What to work on
Display each line of the entries below that contains the string "Buteo", reproducing every such line in full.

Records
★ ★ ★ ★

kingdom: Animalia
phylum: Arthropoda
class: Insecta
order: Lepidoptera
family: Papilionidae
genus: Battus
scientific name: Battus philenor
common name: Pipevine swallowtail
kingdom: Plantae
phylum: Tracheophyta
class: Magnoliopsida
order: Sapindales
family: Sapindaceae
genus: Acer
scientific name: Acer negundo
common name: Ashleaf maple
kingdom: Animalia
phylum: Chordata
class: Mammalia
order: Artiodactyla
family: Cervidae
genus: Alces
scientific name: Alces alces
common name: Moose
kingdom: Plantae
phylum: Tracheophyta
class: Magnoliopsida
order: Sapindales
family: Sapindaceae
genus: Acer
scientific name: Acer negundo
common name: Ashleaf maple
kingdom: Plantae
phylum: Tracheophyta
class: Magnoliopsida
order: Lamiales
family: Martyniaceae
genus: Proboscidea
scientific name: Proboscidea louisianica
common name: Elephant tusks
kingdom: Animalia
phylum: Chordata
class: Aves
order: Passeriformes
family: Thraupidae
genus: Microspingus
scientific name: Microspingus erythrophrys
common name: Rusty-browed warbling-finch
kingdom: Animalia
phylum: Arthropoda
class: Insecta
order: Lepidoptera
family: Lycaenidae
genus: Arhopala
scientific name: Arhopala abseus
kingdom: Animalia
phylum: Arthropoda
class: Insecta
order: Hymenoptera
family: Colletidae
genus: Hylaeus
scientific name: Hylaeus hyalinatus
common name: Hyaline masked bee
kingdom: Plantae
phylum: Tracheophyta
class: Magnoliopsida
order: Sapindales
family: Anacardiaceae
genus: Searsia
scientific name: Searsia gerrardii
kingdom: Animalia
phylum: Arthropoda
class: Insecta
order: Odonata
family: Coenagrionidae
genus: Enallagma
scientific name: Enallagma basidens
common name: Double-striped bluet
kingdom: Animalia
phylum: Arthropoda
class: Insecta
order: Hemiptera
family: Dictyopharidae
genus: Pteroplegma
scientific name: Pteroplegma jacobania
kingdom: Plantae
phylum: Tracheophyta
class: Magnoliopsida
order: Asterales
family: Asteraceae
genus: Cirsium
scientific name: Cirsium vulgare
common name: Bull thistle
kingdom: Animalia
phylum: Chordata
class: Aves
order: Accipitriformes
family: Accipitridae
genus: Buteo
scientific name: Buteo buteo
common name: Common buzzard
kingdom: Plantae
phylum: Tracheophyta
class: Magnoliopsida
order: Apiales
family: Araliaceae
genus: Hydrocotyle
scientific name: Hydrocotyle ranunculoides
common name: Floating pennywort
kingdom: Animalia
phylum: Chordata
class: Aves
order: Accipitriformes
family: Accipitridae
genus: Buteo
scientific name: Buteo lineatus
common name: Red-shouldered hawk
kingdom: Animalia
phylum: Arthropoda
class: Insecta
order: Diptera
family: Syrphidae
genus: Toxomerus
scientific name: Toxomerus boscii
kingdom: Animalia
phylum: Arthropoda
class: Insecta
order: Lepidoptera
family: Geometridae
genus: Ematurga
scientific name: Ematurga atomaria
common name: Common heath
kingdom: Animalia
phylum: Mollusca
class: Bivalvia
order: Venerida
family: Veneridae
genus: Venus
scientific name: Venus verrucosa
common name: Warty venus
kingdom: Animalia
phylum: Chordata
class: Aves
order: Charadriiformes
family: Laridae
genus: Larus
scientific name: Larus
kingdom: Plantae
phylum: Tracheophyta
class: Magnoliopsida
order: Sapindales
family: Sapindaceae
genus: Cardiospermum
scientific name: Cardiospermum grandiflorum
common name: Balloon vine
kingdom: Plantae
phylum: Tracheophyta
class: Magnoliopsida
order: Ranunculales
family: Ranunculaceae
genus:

★ ★ ★ ★

Written solution
genus: Buteo
scientific name: Buteo buteo
genus: Buteo
scientific name: Buteo lineatus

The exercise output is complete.